International investment bank Goldman Sachs has urged investors to buy commodities and worry about a later recession. Analysts at the firm see commodities as “the best asset class to own during the later cycle when demand continues to outstrip supply.” Meanwhile, “equities are likely to suffer as inflation rises and the Fed is more likely to be surprised by the hawkish side,” Goldman said.
Goldman Sachs advice: buy stocks now
Global investment bank Goldman Sachs advised investors to buy commodities. “Our economists view the risk of a recession outside of Europe in the next 12 months as relatively low,” Goldman said in a note titled “Buy Commodities Now, Worry About the Recession Later” published Monday.

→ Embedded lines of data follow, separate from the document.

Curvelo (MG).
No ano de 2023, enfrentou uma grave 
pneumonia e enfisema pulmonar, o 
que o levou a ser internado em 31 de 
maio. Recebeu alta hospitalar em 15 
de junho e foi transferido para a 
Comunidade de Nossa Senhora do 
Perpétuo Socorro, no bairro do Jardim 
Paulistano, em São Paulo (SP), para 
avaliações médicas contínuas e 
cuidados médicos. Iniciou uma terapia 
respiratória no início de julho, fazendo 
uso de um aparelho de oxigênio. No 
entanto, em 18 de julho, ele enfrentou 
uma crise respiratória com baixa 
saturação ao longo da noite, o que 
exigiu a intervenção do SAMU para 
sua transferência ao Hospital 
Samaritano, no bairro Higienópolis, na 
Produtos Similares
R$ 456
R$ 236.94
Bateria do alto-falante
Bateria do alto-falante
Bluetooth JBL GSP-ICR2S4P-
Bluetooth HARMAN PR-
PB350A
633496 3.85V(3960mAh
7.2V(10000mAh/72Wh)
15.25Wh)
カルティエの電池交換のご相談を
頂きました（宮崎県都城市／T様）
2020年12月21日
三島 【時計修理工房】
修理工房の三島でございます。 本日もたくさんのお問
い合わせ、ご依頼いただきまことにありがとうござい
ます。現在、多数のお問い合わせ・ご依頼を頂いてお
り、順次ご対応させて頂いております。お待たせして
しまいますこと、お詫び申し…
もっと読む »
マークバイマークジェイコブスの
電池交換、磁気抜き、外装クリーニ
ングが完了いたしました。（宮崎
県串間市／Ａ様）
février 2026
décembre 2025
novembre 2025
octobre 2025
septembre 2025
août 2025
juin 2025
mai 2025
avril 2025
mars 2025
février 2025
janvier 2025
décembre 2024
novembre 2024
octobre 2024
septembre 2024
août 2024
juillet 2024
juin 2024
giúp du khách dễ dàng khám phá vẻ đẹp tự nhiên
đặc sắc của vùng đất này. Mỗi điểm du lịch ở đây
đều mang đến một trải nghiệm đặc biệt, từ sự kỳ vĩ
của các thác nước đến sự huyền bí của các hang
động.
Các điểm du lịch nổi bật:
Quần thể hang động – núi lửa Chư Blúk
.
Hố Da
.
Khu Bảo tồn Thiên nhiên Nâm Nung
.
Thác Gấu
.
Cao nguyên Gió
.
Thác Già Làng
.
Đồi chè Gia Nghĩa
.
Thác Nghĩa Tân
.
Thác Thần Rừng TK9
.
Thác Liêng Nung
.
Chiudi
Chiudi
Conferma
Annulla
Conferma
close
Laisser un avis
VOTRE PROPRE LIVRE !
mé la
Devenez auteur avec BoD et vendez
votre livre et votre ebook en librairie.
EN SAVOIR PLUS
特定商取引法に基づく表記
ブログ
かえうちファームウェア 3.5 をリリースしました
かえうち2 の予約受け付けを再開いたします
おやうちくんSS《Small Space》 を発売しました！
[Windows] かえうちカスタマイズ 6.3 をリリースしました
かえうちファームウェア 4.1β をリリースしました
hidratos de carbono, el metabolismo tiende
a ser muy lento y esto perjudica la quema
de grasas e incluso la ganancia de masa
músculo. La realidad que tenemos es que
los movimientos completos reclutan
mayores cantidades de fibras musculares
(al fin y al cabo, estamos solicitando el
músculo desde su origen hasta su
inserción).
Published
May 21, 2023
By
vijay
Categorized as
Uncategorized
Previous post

The company’s analysts, including Sabine Shells, Jeffrey Currie and Damien Curvally, explained:
If oil is the last resort in an era of severe energy shortages, we believe that returns in the entire oil portfolio provide an attractive entry point for long-term investments.

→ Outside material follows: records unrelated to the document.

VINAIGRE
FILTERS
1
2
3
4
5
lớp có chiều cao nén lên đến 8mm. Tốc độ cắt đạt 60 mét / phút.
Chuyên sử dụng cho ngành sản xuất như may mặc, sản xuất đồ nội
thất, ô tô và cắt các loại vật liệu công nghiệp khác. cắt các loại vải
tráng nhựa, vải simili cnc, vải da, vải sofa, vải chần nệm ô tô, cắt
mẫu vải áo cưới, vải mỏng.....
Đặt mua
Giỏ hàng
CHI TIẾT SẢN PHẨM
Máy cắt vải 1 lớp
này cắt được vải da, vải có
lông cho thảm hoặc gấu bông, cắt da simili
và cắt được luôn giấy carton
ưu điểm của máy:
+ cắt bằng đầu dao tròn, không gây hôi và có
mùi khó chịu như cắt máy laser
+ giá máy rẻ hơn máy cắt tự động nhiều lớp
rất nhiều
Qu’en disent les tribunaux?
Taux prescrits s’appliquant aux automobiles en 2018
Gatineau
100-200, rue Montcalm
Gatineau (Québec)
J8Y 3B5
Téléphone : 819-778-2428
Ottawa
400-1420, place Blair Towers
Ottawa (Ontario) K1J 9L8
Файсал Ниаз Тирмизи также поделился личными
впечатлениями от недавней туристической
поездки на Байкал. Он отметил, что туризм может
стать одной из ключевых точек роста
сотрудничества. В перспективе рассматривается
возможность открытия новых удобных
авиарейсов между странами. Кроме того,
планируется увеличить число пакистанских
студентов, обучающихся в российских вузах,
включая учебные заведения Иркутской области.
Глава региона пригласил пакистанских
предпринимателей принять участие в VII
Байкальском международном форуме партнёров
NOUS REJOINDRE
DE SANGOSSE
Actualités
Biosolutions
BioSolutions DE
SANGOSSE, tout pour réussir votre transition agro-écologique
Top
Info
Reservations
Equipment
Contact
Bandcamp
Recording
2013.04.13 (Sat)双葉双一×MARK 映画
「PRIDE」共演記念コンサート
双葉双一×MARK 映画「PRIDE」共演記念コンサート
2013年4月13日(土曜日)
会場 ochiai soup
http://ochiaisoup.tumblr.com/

US Federal Reserve Chairman Jerome Powell said last week: “We are taking strong and swift action to better match supply with demand and keep inflation at bay.” We will continue until we are sure the job will be done.
Also, European Central Bank board member Isabelle Schnabel said on Saturday that central banks around the world could lose public confidence and must act aggressively to prevent inflation, even if it drags their economies into recession.
“From an asset perspective, as inflation continues to rise and the Fed is more likely to surprise on the hawkish side,” Goldman analysts explained.
Commodities, on the other hand, are the best asset class to own during the late-cycle phase when demand outstrips supply.
The back-cycle phase typically involves rising inflation and an economy that is experiencing rapid economic growth.
Goldman Sachs also warned: “We believe the macro landscape remains challenging and the US dollar may rise in the short term.”
Currie, who heads commodities research at Goldman Sachs, believes the recession is a natural part of a long commodity supercycle. He told Reuters in November last year: “We expect a structural bull market in commodities similar to what we saw in the 2000s or 1970s.
The analyst told CNBC in June that we are at the beginning of a commodity supercycle. “This is the first innings of a commodity supercycle – not just oil and gas, but metals, mining, agriculture – because the sector has been hit by low investment for over a decade,” he commented.
Do you agree with Goldman Sachs about commodities? Let us know in the comments section below.